Every piece of legislation is enacted for the purpose of making a change in the law, or for the purpose of better declaring the law, and its operation is not to be impeded by the mere fact that it is inconsistent with some previous enactment. A partial repeal of a statute may be accomplished by a partial repugnancy to another statute-the rule being that the repeal extends only so far as the repugnancy extends, and leaves all the remainder in full force. Quinette v. St. Louis, 76 Mo. 402; County Court v. Griswold, 58 Mo. 199; Manker v. Faulhaber, 94 Mo. 430, 6 S.W. 372; Van Rensselaer v. Snyder, 9 Barb. (N. Y.) 308; Harrington v. Trustees, 10 Wend. (N. Y.) 550; Dean v. Blise, 5 Beav. 582; Bowen v. Lease, 5 Hill (N. Y.) 225; Williams v. Potter, 2 Barb. (N. Y.) 316.

In Stadler v. City of Helena, 46 Mont. 139, 127 P. 458, the following rule of construction, peculiarly applicable to the question now under consideration, was quoted with approval by Mr.
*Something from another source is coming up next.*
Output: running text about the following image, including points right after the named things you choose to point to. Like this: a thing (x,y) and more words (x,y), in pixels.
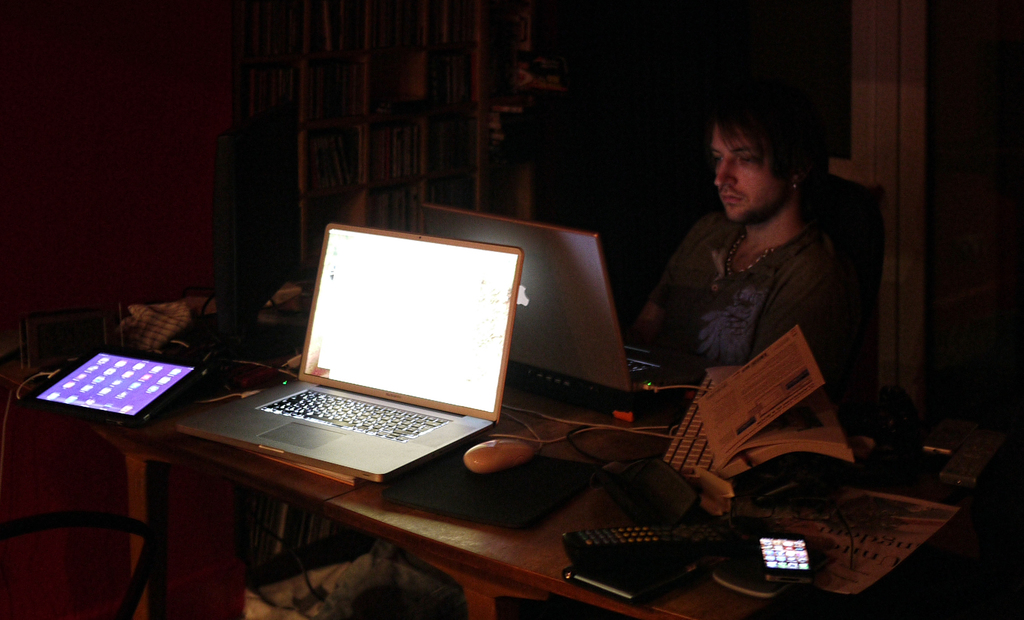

Justice Holloway:

"Where there is one statute dealing with a subject in general and comprehensive terms, and another dealing with a part of the same subject in a more minute and definite way, the two should be read together, and harmonized, if possible, with a view to giving effect to a consistent legislative policy; but, to the extent of any necessary repugnancy between them, the special will prevail over the general statute." 30 Cyc. 1151.

Giving full force and effect to every word of the Kiley Law, it is indisputable that the only feature of section 8576 sought to be affected by its provisions was that prohibiting boxing in any form, except with soft gloves in a gymnasium, and that purported neither to repeal the prohibitory clause nor change the penalty prescribed for its violation, but only sought to deal with boxing in a "more minute and definite way," by making it a misdemeanor when not conducted in accordance with the rules and regulations prescribed by it. This was in no sense a repeal of any part of that section. 30 Cyc. 1070, 1151.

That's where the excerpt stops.